GIVEN PASSAGE |
Is VAAI beneficial with Virtual Storage Appliance (VSA) based solutions ?

I saw a tweet recently (below) which inspired me to write this post as there is still a clear misunderstanding of the benefits VAAI provides (even with Virtual Storage Appliances).

vaaionvsatweet2

I have removed the identity of the individual who wrote the tweet and the people who retweeted this as the goal of this post is solely to correct what I believe is mis-information.

My interpretation of the tweet was (and remains) if a solution uses a Virtual Storage Appliance (VSA) which resides on the ESXi host then VAAI is not providing any benefits.

My opinion on this topic is:

Compared to a traditional centralised NAS (such as a Netapp or EMC Isilon) providing NFS storage with VAAI-NAS support, a Nutanix or VSA solution has exactly the same benefits from VAAI!

My 1st reply to the tweet was:

vaaionvsatweetconvojoshreply2

The test I was referring to with Netapp OnTap Edge can be found here which was posted in Jan 2013, well prior to my joining Nutanix when I was working for IBM where I had been evangelising VAAI/VCAI based solutions for a long time as VAAI/VCAI provides significant value to VMware customers.

The following shows the persons initial reply to my tweet.

vaaionvsatweetconvo32

I responded with the below mentioning I will do a blog which is what you’re reading now.

I went onto provide some brief replies as shown below.

repliesdetail

The main comments from this persons tweets I would summarize (rightly or wrongly) below:

  • VAAI is designed only to offload functions externally (or off the ESXi host)
  • He/She had not seen any proof of performance advantages from VAAI on VSAs
  • Its broken logic to use VAAI with a VSA

Firstly, I would like comment on VAAI being designed to offload functions externally (or off the ESXi host). I don’t disagree VAAI has some functions designed to offload to the (centralised) array but VAAI also has numerous functions which are designed to bring other efficiencies to a vSphere environment.

An example of a feature designed to offload to a central array is the “XCOPY” primitive.

A simple example of what “XCOPY” or Extended Copy provides is offloading a Storage vMotion on block based storage (i.e.: VMFS over iSCSI,FC,FCoE not NFS) to the array so the ESXi host does not have to process the data movement.

This VAAI primitive would likely be of little benefit in a VSA environment where the storage is presented is block based and Storage DRS for example was used. The data movement would be offloaded from ESXi to the VSA running on ESXi and host would still be burdened with the SvMotion.

However XCOPY is only one of the many primitives of VAAI, and VAAI does alot more than just offload Storage vMotions.

For the purpose of this post, I will be discussing VAAI with Nutanix whos Software defined storage solution runs in a VM on every ESXi host in a Nutanix cluster.

WORK TO COMPLETE |
**1)** According to the VAAI post, in what month and year was the Netapp OnTap Edge test posted?
**2)** Please decide whether each statement agrees with the VAAI post, answering yes or no and quoting the words that settle it: (a) The author left visible the identity of the person who wrote the tweet. (b) The XCOPY example in the post applies to NFS storage. (c) The Nutanix storage solution runs in a VM on every ESXi host in a Nutanix cluster.
**3)** Write the next part of the VAAI post, starting right after its final sentence.
The material after the VAAI post isn't needed here.

DATA RECORDS |
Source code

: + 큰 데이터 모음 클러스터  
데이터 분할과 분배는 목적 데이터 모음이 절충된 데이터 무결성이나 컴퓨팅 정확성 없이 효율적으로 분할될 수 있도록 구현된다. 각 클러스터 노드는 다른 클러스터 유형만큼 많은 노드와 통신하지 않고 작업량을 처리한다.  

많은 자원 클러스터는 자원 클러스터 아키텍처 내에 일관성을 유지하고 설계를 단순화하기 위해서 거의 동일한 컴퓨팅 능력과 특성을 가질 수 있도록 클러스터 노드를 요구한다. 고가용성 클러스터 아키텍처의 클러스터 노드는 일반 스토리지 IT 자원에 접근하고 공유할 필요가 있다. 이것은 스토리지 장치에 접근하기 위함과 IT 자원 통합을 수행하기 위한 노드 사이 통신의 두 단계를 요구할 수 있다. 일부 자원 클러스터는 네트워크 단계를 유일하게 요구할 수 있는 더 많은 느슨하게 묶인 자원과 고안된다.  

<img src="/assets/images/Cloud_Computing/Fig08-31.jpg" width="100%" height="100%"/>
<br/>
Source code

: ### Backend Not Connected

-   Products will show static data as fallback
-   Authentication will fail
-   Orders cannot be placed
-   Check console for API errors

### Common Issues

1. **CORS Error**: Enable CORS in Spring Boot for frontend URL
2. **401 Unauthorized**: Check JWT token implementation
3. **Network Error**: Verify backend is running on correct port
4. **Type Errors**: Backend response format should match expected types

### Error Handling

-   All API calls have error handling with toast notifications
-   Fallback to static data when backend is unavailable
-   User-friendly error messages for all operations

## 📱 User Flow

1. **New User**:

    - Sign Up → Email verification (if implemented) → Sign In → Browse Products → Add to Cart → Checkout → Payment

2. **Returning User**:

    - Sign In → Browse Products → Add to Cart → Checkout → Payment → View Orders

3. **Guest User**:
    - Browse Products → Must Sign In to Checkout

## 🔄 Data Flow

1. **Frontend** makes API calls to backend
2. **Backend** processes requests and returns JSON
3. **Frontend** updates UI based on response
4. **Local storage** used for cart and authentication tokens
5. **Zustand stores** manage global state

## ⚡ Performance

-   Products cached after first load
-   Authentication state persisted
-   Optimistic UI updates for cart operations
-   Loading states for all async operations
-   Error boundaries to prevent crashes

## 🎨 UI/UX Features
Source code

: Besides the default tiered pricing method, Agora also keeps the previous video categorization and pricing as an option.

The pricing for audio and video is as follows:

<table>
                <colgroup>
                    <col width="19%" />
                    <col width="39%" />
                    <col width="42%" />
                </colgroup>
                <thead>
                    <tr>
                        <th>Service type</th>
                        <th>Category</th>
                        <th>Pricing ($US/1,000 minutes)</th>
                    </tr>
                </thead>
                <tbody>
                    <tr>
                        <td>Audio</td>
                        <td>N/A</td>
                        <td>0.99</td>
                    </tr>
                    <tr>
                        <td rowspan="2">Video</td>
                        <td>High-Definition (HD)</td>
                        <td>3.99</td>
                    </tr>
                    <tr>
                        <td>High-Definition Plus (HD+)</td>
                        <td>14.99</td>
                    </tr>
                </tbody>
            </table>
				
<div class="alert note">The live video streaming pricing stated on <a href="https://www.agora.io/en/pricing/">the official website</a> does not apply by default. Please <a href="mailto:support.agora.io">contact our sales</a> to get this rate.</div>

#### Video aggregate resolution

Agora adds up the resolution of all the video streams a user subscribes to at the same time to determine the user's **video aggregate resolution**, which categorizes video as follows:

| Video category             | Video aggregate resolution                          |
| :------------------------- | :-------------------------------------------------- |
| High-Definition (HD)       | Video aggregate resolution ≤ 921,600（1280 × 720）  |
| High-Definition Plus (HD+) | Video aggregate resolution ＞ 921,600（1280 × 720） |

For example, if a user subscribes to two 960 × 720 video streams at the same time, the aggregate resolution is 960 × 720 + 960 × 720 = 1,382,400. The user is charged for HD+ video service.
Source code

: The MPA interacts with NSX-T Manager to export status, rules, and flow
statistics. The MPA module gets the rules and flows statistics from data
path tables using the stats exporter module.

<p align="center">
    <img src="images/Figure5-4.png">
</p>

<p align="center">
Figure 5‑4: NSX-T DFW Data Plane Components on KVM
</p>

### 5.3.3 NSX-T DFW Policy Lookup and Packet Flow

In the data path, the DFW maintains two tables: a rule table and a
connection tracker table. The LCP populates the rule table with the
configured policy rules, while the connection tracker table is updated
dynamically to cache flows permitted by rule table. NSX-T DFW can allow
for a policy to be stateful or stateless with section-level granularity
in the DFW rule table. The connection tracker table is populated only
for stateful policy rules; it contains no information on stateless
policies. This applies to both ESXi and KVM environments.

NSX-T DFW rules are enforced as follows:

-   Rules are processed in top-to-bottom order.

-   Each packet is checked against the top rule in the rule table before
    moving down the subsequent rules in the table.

PER-TASK OUTPUTS |
**1)** January 2013.

**2)**
(a) No: "I have removed the identity of the individual who wrote the tweet"
(b) No: "(i.e.: VMFS over iSCSI,FC,FCoE not NFS)"
(c) Yes: "whos Software defined storage solution runs in a VM on every ESXi host in a Nutanix cluster"

**3)**
Note: This information is also relevant to other VSAs which support VAAI-NAS.

So what benefit does VAAI provide to Nutanix or a VSA solution running NFS?

Nutanix deploys by default with NFS and supports the VAAI-NAS primitives which are:

  • Full File Clone
  • Fast File Clone
  • Reserve Space
  • Extended Statistics

Note: XCOPY is not supported on NFS, importantly and specifically speaking for Nutanix it is not required as SvMotion will be rarely if ever used with Nutanix solutions.

See my post “Storage DRS and Nutanix – To use, or not to use, that is the question?” for more details on why SvMotion is rarely needed when using Nutanix.

For more details of VAAI primitives, Cormac Hogan (@CormacJHogan) wrote an excellent post which can be found here.

Now here is an example of a significant performance benefits of VAAI with Nutanix.

Lets look at Clone of a VM on a Nutanix platform, the VMs details are below.admin01vm

The VM I have used for this test resides on a datastore called “Management” (as per the above image) which presented via NFS and has VAAI (Hardware Acceleration) enabled as shown below.datastore

Now if I do a simple clone of a VM (as shown below) if the VM is turned on, VAAI-NAS is bypassed as the “Fast File Clone” primitive only works on VMs which are powered off.

clone

So a simple way to test the performance benefits of VAAI on any platform (including Hyper-converged such as Nutanix, a Virtual Storage Appliance (VSA) such as Netapp Ontap Edge or traditional centralised SAN or NAS) is to clone a VM while powered on then shut-down the VM and clone it again.

I performed this test and the first clone with the VM powered on started at 1:17:23 PM and finished at 1:26:12 PM, so a total of 8 mins 49 seconds.

Next I shut down the VM and repeated the clone operation.cloneresults

As we can see in the above screen capture from the 2nd clone started at 1:26:49 PM and finished at 1:26:54 PM, so a total of 5 seconds.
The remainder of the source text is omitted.